BANLUNG (Cambodge), 26 août (AFP)
Ksor Huaih, l'un des Montagnards ayant fui la répression au Vietnam contre les minorités chrétiennes des Hauts-Plateaux, a juste emporté quelques vêtements et des fruits secs avant de se mettre en route à travers la jungle pour le Cambodge.
Bravant les violentes pluies de la mousson, les risques de contracter le paludisme dans les épaisses forêts ou, pire, de tomber sur la police vietnamienne, Huaih et les 23 autres habitants de son hameau ont laissé derrière eux une vie de misère et de répression pour partir vers l'inconnu, au début du mois.
"On a marché quatre jours pour atteindre la frontière et on n'a pas osé s'arrêter ni dormir. Les chemins étaient glissants et il a plu sans arrêt", dit Huaih interrogé par l'AFP à Banlung, dans le nord-est du Cambodge où il a échoué et contacté le Haut Commissariat des Nations Unies aux réfugiés (HCR).
"On était aux aguets en permanence, on avait même peur en entendant approcher un animal", dit ce paysan de 42 ans par le biais d'un interprète, "je priais pour ne pas être trouvé par la police vietnamienne".
"C'était effrayant. Si j'avais été pris je serais mort", assure-t-il.
Un autre réfugié décrit sa fuite comme "un enfer".
Les minorités chrétiennes des Hauts-Plateaux --qui avaient prêté main forte aux Etats-Unis pendant la guerre du Vietnam dans leur lutte anticommuniste-- se sont à nouveau rebellées en avril, contre la politique de confiscation de leurs terres ancestrales et de répression des libertés religieuses menée par Hanoï, qui accuse les Montagnards de saper sa politique d'"unité nationale" et d'être manipulés par des mouvements d'exilés aux Etats-Unis.
En avril, des centaines de Montagnards ont participé à des manifestations dans les provinces de Dak Lak, Gia Lai et Lam Dong qui ont été brutalement réprimées. Des organisations de défense des droits de l'Homme ont parlé de dix morts. Hanoï de deux.
La répression a déclenché un nouvel exode de Montagnards vers le Cambodge, de l'autre côté de la frontière.
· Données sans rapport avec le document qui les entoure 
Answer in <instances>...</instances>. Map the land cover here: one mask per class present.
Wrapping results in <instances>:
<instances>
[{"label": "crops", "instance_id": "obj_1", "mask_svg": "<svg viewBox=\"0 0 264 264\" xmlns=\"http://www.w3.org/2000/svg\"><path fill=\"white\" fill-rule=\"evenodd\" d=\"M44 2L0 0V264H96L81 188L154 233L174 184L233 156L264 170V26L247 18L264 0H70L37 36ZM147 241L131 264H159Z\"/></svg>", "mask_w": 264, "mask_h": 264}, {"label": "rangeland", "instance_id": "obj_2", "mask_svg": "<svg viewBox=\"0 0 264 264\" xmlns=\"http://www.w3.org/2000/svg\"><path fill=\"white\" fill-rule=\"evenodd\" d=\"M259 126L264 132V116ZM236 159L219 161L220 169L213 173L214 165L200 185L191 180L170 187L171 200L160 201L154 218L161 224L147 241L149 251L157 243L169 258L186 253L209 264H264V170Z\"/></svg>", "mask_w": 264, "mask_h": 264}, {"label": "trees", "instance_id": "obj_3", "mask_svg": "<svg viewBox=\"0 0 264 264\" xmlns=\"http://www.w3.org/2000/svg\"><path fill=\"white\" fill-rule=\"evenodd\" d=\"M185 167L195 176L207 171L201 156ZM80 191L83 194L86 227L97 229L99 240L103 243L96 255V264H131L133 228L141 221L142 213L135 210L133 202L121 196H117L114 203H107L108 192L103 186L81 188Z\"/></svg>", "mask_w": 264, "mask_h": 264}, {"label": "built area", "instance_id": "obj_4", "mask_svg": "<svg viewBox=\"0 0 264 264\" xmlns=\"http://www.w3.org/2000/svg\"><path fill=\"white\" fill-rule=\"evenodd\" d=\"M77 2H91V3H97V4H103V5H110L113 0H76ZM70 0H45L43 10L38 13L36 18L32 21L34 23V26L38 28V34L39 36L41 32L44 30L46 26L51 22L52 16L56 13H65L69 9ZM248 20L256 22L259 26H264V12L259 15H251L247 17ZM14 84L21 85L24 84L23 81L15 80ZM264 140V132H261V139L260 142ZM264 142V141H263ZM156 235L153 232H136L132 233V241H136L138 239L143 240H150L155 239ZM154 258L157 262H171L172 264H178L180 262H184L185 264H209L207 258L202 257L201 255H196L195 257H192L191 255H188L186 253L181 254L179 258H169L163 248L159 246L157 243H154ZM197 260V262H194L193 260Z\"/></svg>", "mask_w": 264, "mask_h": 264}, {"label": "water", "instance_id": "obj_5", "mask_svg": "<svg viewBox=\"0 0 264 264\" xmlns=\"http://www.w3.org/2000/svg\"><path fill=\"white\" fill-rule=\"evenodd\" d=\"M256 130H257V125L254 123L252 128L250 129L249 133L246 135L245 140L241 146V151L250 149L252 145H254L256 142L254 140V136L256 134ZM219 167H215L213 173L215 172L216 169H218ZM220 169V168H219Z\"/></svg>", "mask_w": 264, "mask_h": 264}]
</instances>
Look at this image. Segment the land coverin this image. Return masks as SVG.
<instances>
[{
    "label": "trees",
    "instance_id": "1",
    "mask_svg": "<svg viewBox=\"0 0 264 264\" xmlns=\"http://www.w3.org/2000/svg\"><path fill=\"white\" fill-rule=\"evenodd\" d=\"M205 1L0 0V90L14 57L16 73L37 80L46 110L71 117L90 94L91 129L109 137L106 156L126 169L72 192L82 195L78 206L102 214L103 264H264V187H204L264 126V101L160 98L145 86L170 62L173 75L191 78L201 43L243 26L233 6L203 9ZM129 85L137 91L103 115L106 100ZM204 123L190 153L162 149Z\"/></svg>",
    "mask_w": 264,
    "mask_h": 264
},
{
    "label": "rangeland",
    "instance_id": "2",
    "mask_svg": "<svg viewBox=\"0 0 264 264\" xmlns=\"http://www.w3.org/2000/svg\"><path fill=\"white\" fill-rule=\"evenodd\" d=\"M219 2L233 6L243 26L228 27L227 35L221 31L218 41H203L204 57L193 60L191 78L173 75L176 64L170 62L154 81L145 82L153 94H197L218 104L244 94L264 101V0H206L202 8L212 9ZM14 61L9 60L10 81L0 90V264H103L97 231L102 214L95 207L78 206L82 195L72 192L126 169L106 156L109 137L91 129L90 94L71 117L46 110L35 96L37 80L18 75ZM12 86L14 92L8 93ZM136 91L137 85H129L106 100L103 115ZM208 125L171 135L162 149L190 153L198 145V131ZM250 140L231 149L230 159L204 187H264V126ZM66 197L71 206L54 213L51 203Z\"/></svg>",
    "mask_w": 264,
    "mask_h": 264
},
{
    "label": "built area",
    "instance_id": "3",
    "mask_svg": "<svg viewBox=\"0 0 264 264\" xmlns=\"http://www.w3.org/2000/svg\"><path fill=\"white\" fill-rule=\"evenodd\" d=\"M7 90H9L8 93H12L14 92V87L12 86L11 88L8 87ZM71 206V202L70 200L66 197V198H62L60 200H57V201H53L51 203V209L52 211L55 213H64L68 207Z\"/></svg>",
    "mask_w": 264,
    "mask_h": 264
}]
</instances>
Peu sensible au fardeau des minorités, Phnom Penh a renforcé sa surveillance de la frontière, mais au moins 256 réfugiés auraient réussi à pénétrer dans le pays et à se placer sous la protection de l'ONU.
La dernière vague d'arrivées est la plus importante depuis la répression des grandes manifestations de Montagnards en février 2001. Un millier d'entre eux avaient été réinstallés aux Etats-Unis l'année suivante.
Depuis, des refugiés ont continué de franchir la frontière par petits groupes. Ce dossier promet d'empoisonner longtemps les relations déjà peu faciles entre les deux voisins.
"Nous voudrions que cela (le flot de réfugiés) se tarisse bientôt parce que nous voulons garder des liens d'amitié avec les Vietnamiens", a déclaré à l'AFP le porte-parole du ministère de l'Intérieur, Khieu Sopheak.
Il a cependant ajouté que Phnom Penh continuerait d'autoriser le HCR a traiter les dossiers des demandeurs d'asile.
Huaih explique qu'il n'a pas pris part aux manifestations d'avril, mais qu'il ne pouvait plus supporter de vivre au Vietnam après la confiscation de son lopin de terre.
"Le Vietnam m'a trop opprimé", dit-il, "ils ont pris tout le terrain que j'avais pour cultiver le café et m'ont empêché de pratiquer ma religion".
Rolan Min, une trentenaire qui a fui dans le groupe de Huaih, dit aussi qu'elle n'en pouvait plus.
"Le gouvernement a pris toutes nos terres, nous a imposé de lourds impôts et nous a empêché de prier. On ne pouvait plus le supporter", dit-elle.
Les deux Montagnards ont fait partie d'un groupe transporté par avion à Phnom Penh par l'ONU le week-end dernier et dont la demande d'asile va être traitée.
"Ca ne m'importe pas vraiment d'aller ou non aux Etats-Unis", dit Min, "l'important c'est d'échapper à ce pays brutal".